Federal Jury Convicts Lawyer on Charges of Defrauding an Elderly Couple and a Bank to Prevent Foreclosure on Aurora Property

For Immediate Release
U.S. Attorney's Office, Northern District of Illinois

CHICAGO — A lawyer licensed to practice in Illinois has been convicted on federal fraud charges for scheming to provide falsified documents to prevent foreclosure on a nearly $2 million parcel of land in Aurora.  The fraud left an elderly couple out of $300,000.

The jury in federal court in Chicago convicted ROBERT JON SCHLYER, 47, of Portage, Ind., of two counts of wire fraud affecting a financial institution, and one count of bank fraud. 

Schlyer’s fraud scheme occurred while representing two clients, co-schemers KEVIN LEBEAU and BRIAN BODIE, in connection with a foreclosure lawsuit.  Evidence at trial revealed that Schlyer provided false and fraudulent documents to an elderly couple and Amcore Bank in order to postpone foreclosure on the Aurora property. 

The jury returned the guilty verdicts on Oct. 6, 2017, after a four-day trial.  U.S. District Judge Amy J. St. Eve set sentencing for Jan. 31, 2018, at 9:15 a.m.  Each count carries a maximum sentence of 30 years in prison.

The conviction was announced by Joel R. Levin, Acting United States Attorney for the Northern District of Illinois; and John P. Selleck, Acting Special Agent-in-Charge of the Chicago Office of the Federal Bureau of Investigation.

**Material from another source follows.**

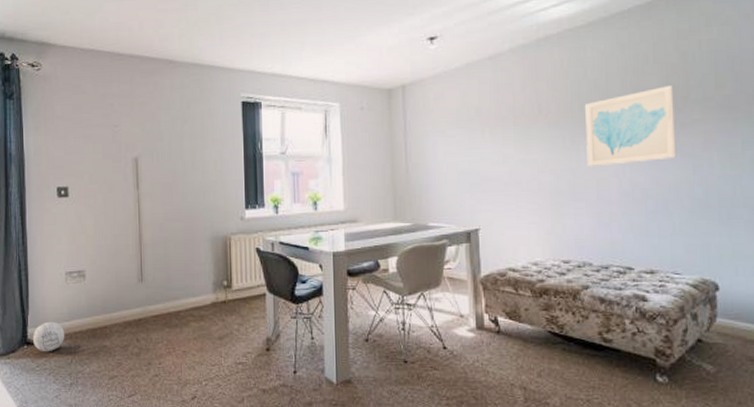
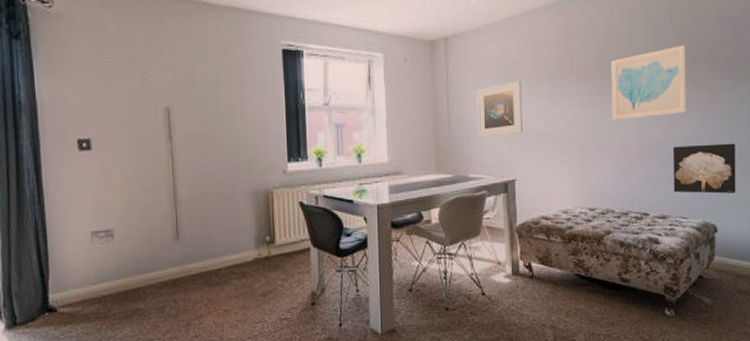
ball: present [32,321,65,352] -> none [54,285,93,319]
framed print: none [436,126,486,185] -> present [476,80,522,137]
wall art: none [661,191,741,247] -> present [673,143,736,194]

According to evidence at trial, in 2004 Amcore Bank received a mortgage on the 10.4-acre property in Aurora after issuing a $1.9 million loan for the refinancing and redevelopment of the property.  Lebeau and Bodie executed a full personal guarantee for the loan.  By the fall of 2005, Lebeau and Bodie had failed to make the required payments, the loan was in default, and the bank filed a foreclosure lawsuit to seize the property.

During the scheme, Schlyer, who acted as Lebeau’s and Bodie’s attorney in the foreclosure suit, obtained $300,000 from an elderly retired couple by providing them with fake documents that made it seem like they were making a safe investment in the redevelopment and that it would be secured by a trust.  Schlyer also claimed to be the trustee of the purported trust.  In reality, there was no trust and Schlyer was not a trustee.  Schlyer and his co-schemers also concealed from the elderly couple the foreclosure suit and LeBeau’s and Bodie’s inability to pay the bank debt.  A portion of funds obtained from the elderly couple through the fraud was used to pay down the bank loan.

Together with his co-schemers, Schlyer furnished fraudulent and fabricated documents to the bank, including forged documents that made it appear that investors had committed approximately $1.5 million to the redevelopment of the property.  Eventually the foreclosure occurred, and the property was sold in 2010 at a significant loss to the bank. 

LeBeau, of Aurora, and Bodie, of Chicago, were previously convicted in the case and are awaiting sentencing before U.S. District Judge Robert W. Gettleman.

The government is represented by Assistant U.S. Attorneys Kartik K. Raman and Amarjeet S. Bhachu.